Após o incidente inicial, a empresa responsável pelo objeto misterioso e sua queda oferece a Tom um acordo multimilionário, comprando, assim, seu silêncio – mais conveniente, como ele coloca, já que ele perdeu mesmo sua memória e não teria nenhum história para contar. Mas graças ao mundo de Omer Fast e seu entendimento de nossa sociedade capitalista, memória é uma commodity. Numa mudança inesperada, o filme dá uma guinada similar à premissa de Sinédoque, New York (2008), de Charlie Kaufman. Aqui, o agora ricaço decide investir seus recursos na recriação das poucas imagens retidas em sua mente. Após aceitar ser “escravo” da empresa, ele vira a própria repetição de sua estrutura capitalista, e escraviza (sem necessidade de aspas aqui) diversas pessoas sem identificação e sem nome para literalmente habitar a reconstituição de sua própria psique.

Uma proposta de cinema é uma visão do mundo, assim como uma visão do mundo é uma proposta de cinema. Mesmo não havendo um discurso claro em sua diegese ou um diálogo interessante sobre imagens em movimento, parece que o caminho do pensamento de Omer Fast é assim: dinheiro compra memória, que por sua vez pode comprar uma narrativa e a oportunidade de narrar; siga a seta e pode-se comprar seu lugar na arte do cinema… E, de fato, é exatamente isso que Omer Fast parece ter feito: ele “comprou a si mesmo” no formato de longa-metragem esperando os espectadores servirem ao único propósito de estarem presentes para ele; mas negligenciou a parte do cinema, junto com todas as implicações em termos de encenação, aderindo a escolhas bastante convencionais meramente ilustrativas do conteúdo da narrativa, e uma montagem tão mecânica e fria quanto o cofre do banco de Londres que Tom decide roubar (sim, após decidir recriar suas memórias, o protagonista de repente, e por alguma razão, decide recriar o roubo do banco que se torna um assalto a banco de verdade…)

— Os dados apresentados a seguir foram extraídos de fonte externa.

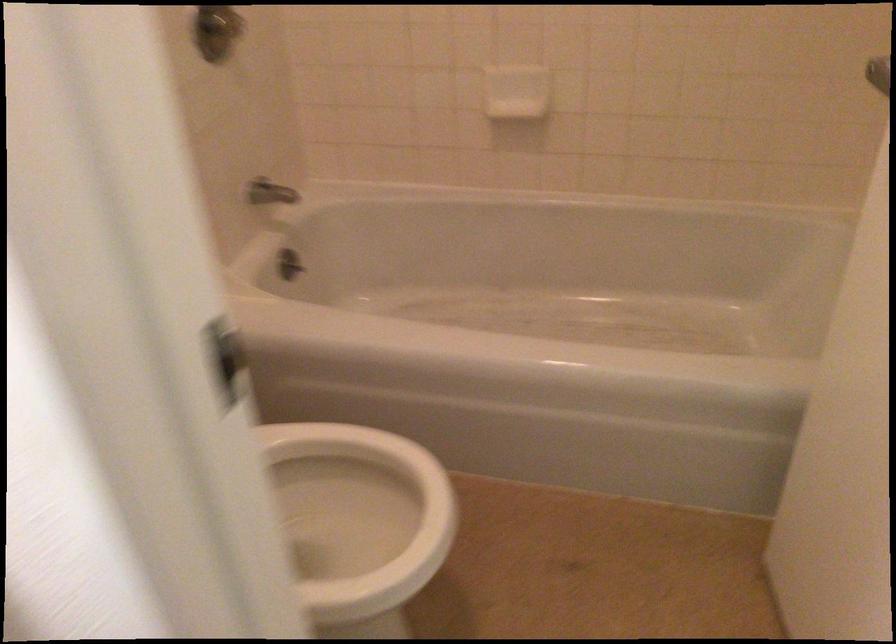
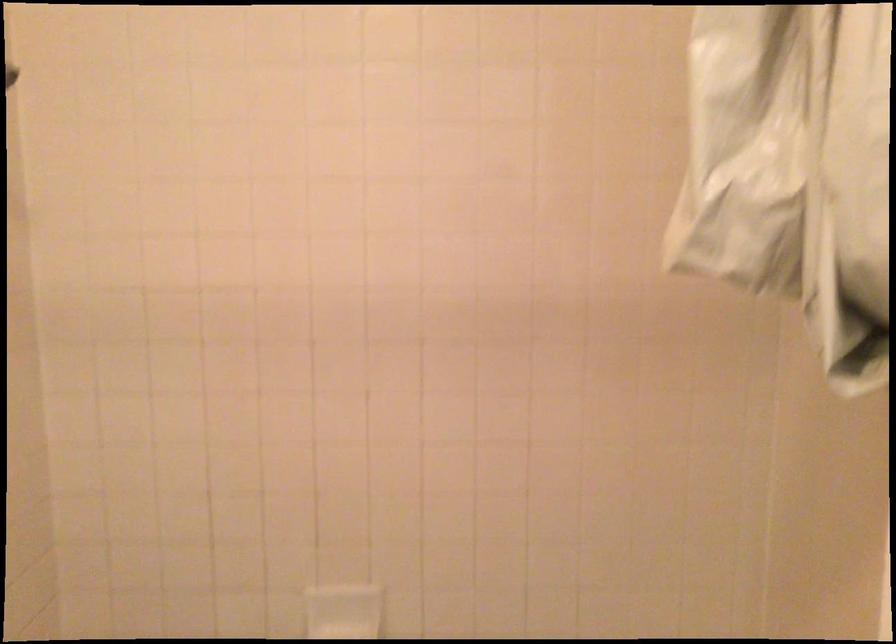
The first image is from the beginning of the video and the second image is from the end. How did the camera likely rotate when shooting the video?

The camera rotated toward right-up.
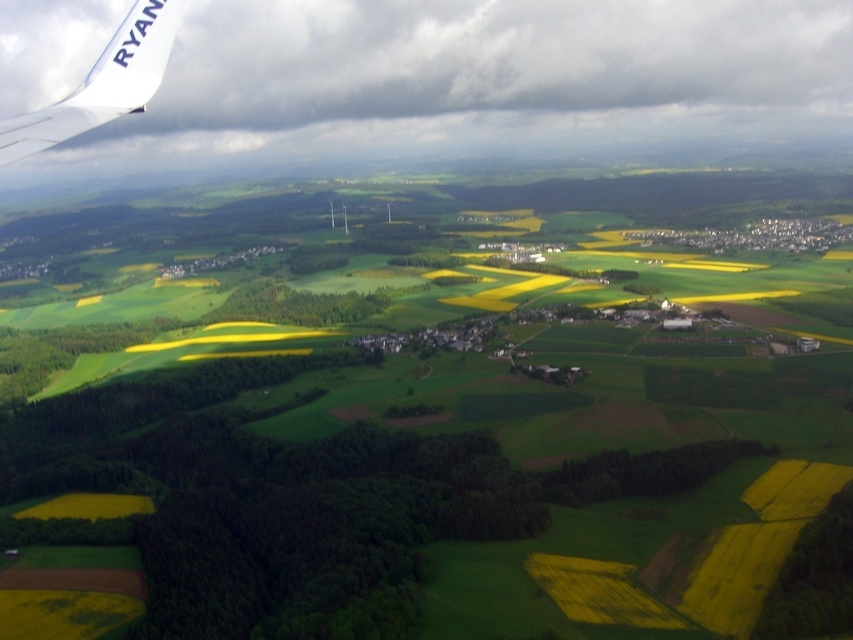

O diretor retorna a estratégias similares de 5000 Feet is the Best, ao fazer toda história mais ou menos nula e trazendo o fim exatamente para o início, num gesto barroco, criando um arquetípico esquema circular. As personagens são prisioneiras de suas condições, e o espectador é refém da sua própria. Novamente, não há esperança para ninguém. A estrutura narrativa é tão corrupta quanto o mundo retratado por ela. Remainder parece um pleito involuntário e simplista em favor do utilitarismo, uma filosofia nascida no Reino Unido, onde o filme foi rodado, e consagrada pelo capitalismo. Mesmo esta tradição de pensamento, tomada em suas melhoras formas, parece mais atento com o coletivo que o indivíduo – enquanto Fast olha para o mundo como uma interação descontextualizada entre corruptas cabeças flutuantes.

O cinema frequentemente nasce de um desejo de recriar a memória, na verdade… talvez na maior parte das vezes. Mas aqui somos deixados num gélido panóptico de vidro que não deixa espaço para emoções quanto às referidas memórias. Ao tentar arranjá-las de uma maneira lógica, costurando juntas com o recurso da montagem, Fast entrega uma assustadora visão do mundo que essas memórias estão, de certa forma, tentando preservar.